Mataram (ANTARA) - Perajin tenun di kampung adat Suku Sasak, Desa Sade, Rembitan, Lombok Tengah, Nusa Tenggara Barat, mengeluhkan minimnya wisatawan nusantara maupun mancanagara pasca gempa bumi pada pertengahan 2018 yang berwisata ke daerah tersebut.
Sehingga berpengaruh pada minimnya pembeli kain tenun khas Suku Sasak itu.
"Sejak gempa pada 29 Juni 2018, jumlah pembeli kain tenun dan pengunjung ke kampung adat menurun terus," kata Ina Fanu, warga kampung adat Desa Sade kepada Antara, Sabtu.
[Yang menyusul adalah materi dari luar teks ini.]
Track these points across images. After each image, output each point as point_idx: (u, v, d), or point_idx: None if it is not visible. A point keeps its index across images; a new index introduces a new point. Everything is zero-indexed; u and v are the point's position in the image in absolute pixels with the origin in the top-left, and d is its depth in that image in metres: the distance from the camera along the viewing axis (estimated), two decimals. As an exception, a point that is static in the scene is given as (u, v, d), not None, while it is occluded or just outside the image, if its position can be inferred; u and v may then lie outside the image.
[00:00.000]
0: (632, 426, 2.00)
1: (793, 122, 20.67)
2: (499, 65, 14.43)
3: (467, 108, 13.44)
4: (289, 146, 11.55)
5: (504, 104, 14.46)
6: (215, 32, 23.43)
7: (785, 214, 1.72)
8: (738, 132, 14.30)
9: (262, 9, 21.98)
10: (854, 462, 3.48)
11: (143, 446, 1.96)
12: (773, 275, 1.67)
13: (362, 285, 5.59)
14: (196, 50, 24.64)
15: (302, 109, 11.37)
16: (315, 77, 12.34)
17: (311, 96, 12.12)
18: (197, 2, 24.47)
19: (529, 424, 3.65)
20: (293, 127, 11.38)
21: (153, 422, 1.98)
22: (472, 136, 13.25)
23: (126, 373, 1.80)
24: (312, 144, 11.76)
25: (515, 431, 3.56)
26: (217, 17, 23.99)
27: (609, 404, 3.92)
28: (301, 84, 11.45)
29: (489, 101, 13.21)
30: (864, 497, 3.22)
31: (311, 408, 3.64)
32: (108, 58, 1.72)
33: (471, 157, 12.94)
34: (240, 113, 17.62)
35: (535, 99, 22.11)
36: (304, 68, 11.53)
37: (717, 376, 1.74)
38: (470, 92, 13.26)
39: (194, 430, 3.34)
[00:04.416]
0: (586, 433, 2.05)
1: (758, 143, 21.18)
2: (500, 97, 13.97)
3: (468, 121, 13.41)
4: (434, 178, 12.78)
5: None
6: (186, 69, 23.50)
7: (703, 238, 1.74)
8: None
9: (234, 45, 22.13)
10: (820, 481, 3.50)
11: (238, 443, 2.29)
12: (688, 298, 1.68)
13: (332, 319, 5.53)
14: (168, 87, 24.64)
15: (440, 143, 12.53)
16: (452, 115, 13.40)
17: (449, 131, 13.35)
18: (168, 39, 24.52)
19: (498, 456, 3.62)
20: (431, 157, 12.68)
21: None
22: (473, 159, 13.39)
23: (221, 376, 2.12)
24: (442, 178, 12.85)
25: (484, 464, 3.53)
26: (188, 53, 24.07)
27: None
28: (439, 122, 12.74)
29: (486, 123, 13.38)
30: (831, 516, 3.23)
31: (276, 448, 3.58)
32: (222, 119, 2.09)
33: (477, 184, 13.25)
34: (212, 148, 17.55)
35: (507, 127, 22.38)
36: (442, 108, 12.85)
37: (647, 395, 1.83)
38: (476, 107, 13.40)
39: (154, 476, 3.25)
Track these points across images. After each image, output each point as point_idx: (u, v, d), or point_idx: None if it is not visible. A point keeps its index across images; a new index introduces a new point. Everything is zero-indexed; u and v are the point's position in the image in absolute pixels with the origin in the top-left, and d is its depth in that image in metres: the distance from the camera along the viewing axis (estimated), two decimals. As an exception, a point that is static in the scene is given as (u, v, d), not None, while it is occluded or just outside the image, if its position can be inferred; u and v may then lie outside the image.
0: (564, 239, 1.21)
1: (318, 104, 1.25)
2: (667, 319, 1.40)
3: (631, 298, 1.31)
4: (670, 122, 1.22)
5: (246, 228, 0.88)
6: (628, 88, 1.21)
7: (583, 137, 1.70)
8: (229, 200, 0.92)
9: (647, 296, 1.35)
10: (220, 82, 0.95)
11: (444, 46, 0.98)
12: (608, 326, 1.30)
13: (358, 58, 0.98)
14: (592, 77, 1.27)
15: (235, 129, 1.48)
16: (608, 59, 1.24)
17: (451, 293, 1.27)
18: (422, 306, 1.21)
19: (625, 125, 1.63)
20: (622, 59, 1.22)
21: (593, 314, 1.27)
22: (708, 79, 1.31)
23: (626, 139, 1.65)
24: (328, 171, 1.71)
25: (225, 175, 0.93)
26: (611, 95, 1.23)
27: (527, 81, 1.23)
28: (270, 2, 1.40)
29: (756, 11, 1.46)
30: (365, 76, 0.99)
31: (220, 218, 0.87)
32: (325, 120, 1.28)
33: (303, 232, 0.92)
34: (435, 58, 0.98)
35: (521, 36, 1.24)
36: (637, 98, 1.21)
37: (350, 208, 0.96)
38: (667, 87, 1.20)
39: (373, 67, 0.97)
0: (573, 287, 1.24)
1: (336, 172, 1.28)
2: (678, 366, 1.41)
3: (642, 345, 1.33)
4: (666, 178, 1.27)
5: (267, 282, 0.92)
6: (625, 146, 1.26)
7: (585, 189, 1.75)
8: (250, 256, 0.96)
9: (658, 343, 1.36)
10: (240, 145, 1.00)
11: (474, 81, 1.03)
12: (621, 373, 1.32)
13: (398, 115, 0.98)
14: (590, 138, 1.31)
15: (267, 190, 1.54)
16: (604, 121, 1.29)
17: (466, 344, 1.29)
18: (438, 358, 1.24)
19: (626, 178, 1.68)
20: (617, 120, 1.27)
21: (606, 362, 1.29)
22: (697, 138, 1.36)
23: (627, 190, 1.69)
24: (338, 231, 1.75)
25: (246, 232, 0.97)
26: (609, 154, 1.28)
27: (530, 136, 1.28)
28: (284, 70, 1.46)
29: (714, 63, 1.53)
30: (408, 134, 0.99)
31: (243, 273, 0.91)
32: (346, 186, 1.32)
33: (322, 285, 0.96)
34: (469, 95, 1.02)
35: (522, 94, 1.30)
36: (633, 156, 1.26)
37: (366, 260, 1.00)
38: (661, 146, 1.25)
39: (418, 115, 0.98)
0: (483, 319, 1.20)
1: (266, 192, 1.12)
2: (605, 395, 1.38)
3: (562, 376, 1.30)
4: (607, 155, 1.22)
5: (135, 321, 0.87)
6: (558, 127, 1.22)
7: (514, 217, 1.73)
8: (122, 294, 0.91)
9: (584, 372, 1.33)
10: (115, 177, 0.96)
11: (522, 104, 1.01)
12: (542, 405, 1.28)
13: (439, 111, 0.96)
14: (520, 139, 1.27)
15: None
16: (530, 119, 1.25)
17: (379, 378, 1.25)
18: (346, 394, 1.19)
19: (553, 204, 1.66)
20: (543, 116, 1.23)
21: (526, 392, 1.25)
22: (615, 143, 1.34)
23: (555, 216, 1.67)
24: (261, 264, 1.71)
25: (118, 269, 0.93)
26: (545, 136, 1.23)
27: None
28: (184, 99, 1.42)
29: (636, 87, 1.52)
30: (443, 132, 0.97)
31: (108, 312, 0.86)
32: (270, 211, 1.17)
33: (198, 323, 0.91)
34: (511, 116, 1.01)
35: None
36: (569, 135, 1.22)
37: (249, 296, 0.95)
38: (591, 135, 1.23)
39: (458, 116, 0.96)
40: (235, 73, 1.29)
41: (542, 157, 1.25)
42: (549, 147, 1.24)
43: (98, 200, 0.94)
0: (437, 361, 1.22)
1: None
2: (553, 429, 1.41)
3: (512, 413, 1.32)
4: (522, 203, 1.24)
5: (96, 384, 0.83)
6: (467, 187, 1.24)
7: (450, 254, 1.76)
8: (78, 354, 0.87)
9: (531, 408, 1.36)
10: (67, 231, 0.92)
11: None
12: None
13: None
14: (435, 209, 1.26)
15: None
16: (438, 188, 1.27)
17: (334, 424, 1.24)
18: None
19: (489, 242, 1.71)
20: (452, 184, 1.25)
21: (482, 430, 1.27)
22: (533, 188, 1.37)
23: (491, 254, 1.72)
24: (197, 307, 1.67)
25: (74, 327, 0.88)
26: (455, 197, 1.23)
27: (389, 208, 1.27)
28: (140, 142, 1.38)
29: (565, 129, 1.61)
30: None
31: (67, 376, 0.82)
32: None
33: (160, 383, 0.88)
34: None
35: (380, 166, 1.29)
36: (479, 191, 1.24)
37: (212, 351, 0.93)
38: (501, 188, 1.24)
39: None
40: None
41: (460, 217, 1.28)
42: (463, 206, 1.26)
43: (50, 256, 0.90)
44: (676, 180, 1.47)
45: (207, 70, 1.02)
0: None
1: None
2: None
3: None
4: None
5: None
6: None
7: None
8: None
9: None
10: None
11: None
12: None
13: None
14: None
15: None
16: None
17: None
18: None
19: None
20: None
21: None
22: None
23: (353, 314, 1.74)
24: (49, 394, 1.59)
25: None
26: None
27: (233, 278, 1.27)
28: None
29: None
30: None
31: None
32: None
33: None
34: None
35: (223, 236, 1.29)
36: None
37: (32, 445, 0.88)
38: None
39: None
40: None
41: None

Dikatakan, sebelum terjadi gempa kain yang dibuat dengan alat tenun tradisional itu, bisa terjual antara lima sampai enam kain per hari.
Saat ini, antara satu sampai tiga kain. "Bahkan pernah sama sekali tidak ada yang beli," kata Ama Fanu (21), warga lainnya yang juga berprofesi sebagai pramuwisata yang berkunjung ke Kampung Sade.
Ia menyebutkan kain yang dijual di setiap rumah itu bukan milik individu atau satu kepala keluarga (KK) saja. Namun milik beberapa KK yang masih sanak saudara persis koperasi. "Jadi, kami paling dapatnya antara Rp80 ribu sampai Rp100 ribu per KK. Kalaupun itu ada yang beli kain," katanya.
Karena itu, ia mengharapkan pemerintah untuk turun tangan dan terus mempromosikan desa wisata yang memproduksi kain tenun khas Sasak itu.
Satu-satunya jalan adalah pemerintah mempromosikan ke wisatawan, bahwa berkunjung ke Lombok itu aman, katanya.
Harga tawar kain tenun khas Sasak itu bervariasi untuk kualitas satu dengan ketebalan 15 lapis Rp1 juta, kualitas dua tebalnya tujuh lapis Rp400 ribu, dan kualitas tiga dengan tebalnya tiga lapis Rp300 ribu.
Kampung Sade ini memiliki keunikan tersendiri dimana mereka masih mempertahankan adat Suku Sasak, seperti rumahnya beratapkan ijuk dan kuda-kuda atapnya menggunakan bambu sama sekali tidak memakunya. Kemudian dinding rumah dari anyaman bambu serta beralaskan tanah.
Jumlah rumah di kampung Sade itu sebanyak 150 KK, dan saat ini daerah tersebut dikenal dengan kampung wisata.